I am sorry and sad to say, but this play was also shown at Xavier University a year or two ago, here in Cincinnati. I was rather disgusted. Here is the article:
**Play rallies campus on academic freedom ****
**By Shelly Whitehead
Post staff reporter
Even the participants in Friday’s rally at Xavier University seemed a little shocked by the scene.
There, in the center of the Catholic university’s campus, surrounded by dorm exteriors emblazoned with letters spelling out “V-A-G-I-N-A” and “P-E-N-I-S,” were 200 students and faculty loudly proclaiming their rights to see works like “The Vagina Monologues.”
It was just five days after the school’s executive committee banned the performance, only to capitulate two days later and permit its staging when a professor offered to present it as part of a class on discrimination and power. The power students and faculty felt after their victory was evident at Friday’s rally.
But there also was a strong sense of resolve to do more expressed across T-shirts scrawled with anti-censorship messages, posters chastising school administrators for their actions, and over loud speakers blaring vows of teachers and students to keep the pressure on for more academic freedom at Xavier.
“Be careful what you ask for because you just might get it,” said Economics and Human Relations Professor Dr. Nancy Bertaux, who is presenting the play as part of her class.
“Father Graham asked for engagement on issues of – social justice and he got it.”
The crowd’s roaring reception for Bertaux’s remark came just as students learned of an emergency meeting two hours earlier of the Xavier faculty senate. Faculty members “overwhelmingly” voted in favor of petitioning the school’s president, vice president and academic chairs to extend academic freedoms beyond the walls of the classroom, a measure that might have prevented the move to ban the play, not initially part of course work.

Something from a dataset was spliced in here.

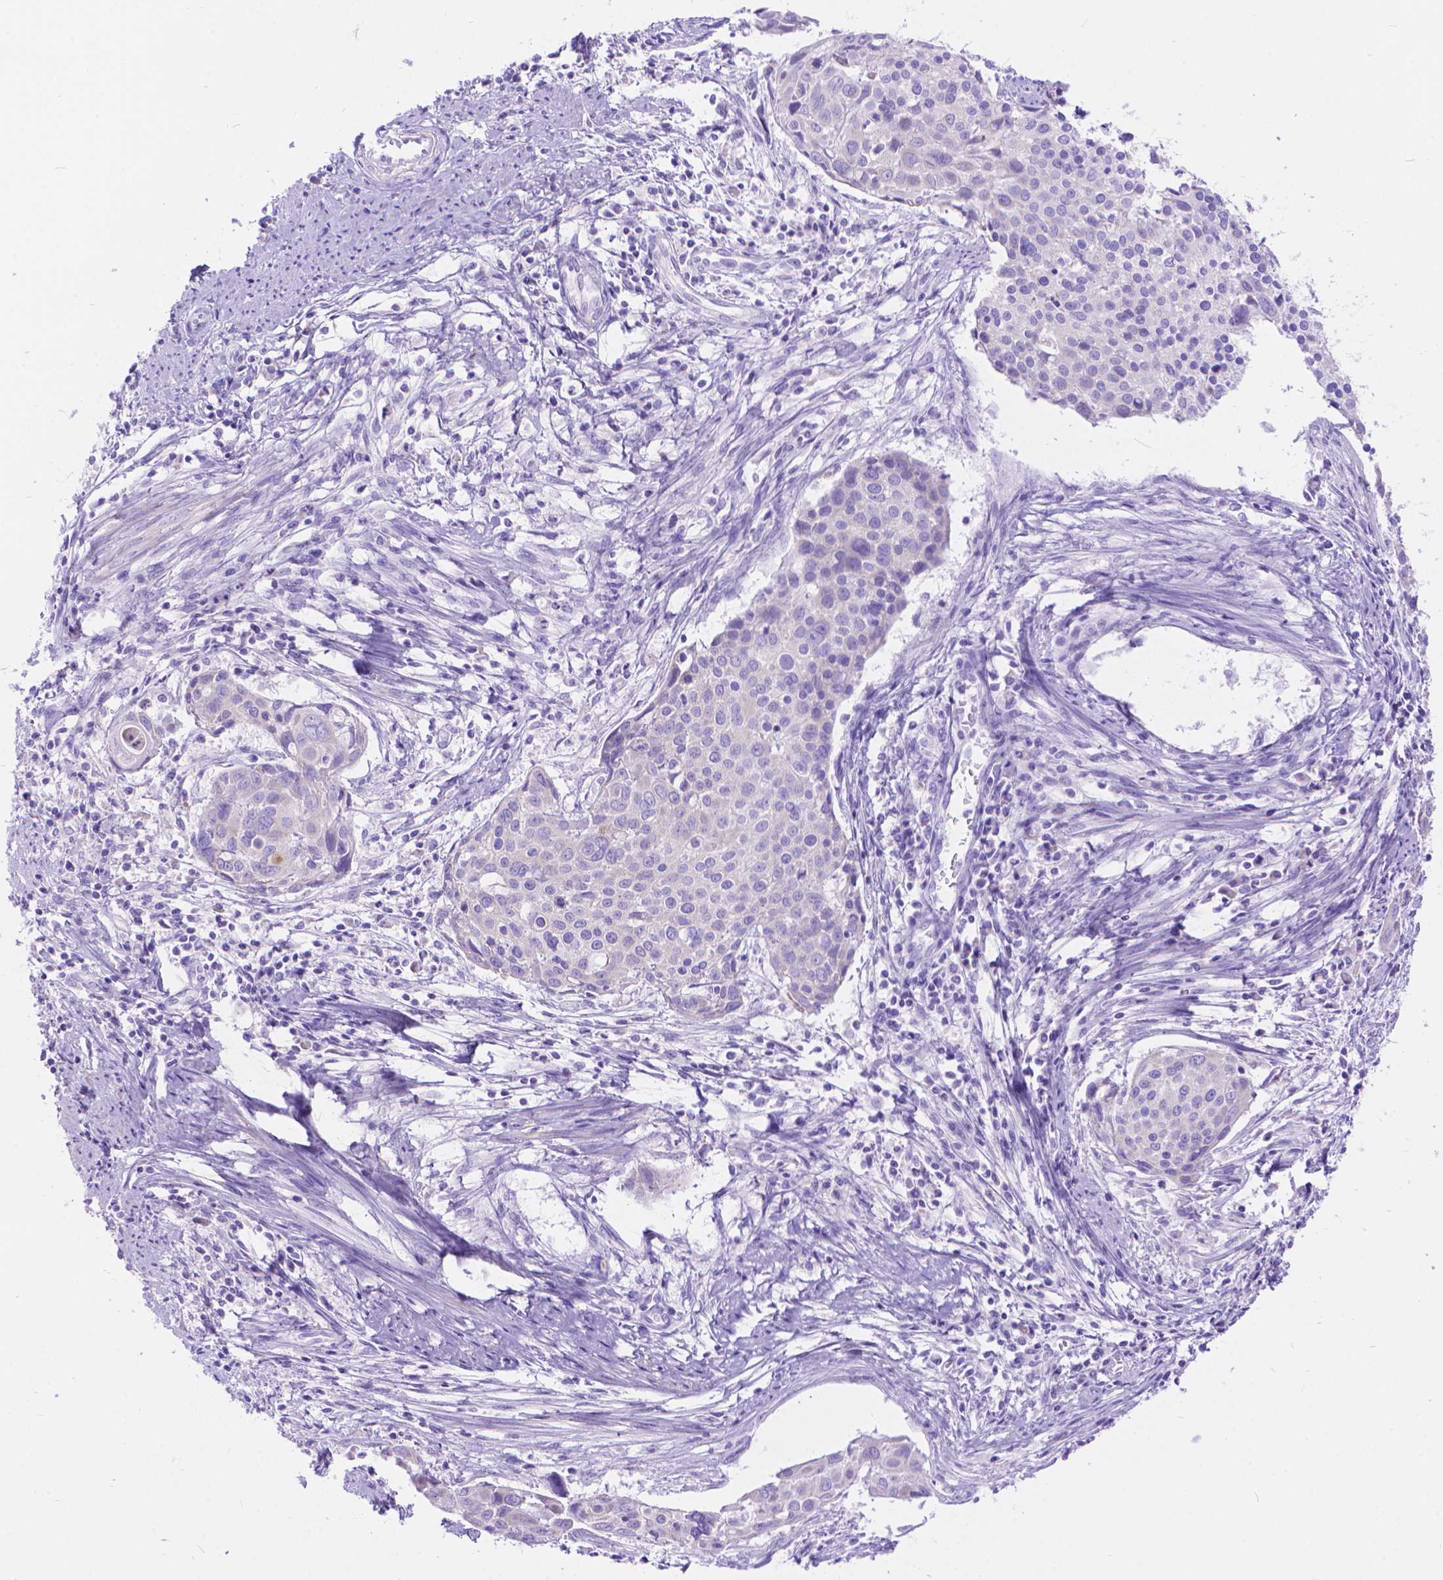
{"staining": {"intensity": "negative", "quantity": "none", "location": "none"}, "tissue": "cervical cancer", "cell_type": "Tumor cells", "image_type": "cancer", "snomed": [{"axis": "morphology", "description": "Squamous cell carcinoma, NOS"}, {"axis": "topography", "description": "Cervix"}], "caption": "An image of human squamous cell carcinoma (cervical) is negative for staining in tumor cells.", "gene": "DHRS2", "patient": {"sex": "female", "age": 39}}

But Xavier’s administrative leaders did not appear at Friday’s gathering. Xavier University External Relations Director Kelly Leon said that University President Father Michael Graham was at a funeral in Florida.
A statement he issued Friday night in response to the rally said, "I commend (students) for coming together – to passionately express their opinions and concerns. – I am fully supportive of the principles of academic freedom.
“The points students and faculty have raised – will continue – to be embraced and discussed by the entire campus community.”
The play at the center of the storm continued as scheduled Friday night at the Gallagher Student Center without incident. Two more performances of Eve Ensler’s work, based on interviews with more than 200 women about their vaginas, are set for this evening.
The production is part of a student-led project at Xavier designed to raise awareness about violence against women and money for the Women’s Crisis Center.
By Friday, however, the so-called “V-Day” project also had clearly become about censorship and student freedoms.“What started as my idea to bring ‘The Vagina Monologues’ to campus has ended up being something that has united students and faculty alike,” said the play’s director, a Xavier junior, Chris Sims.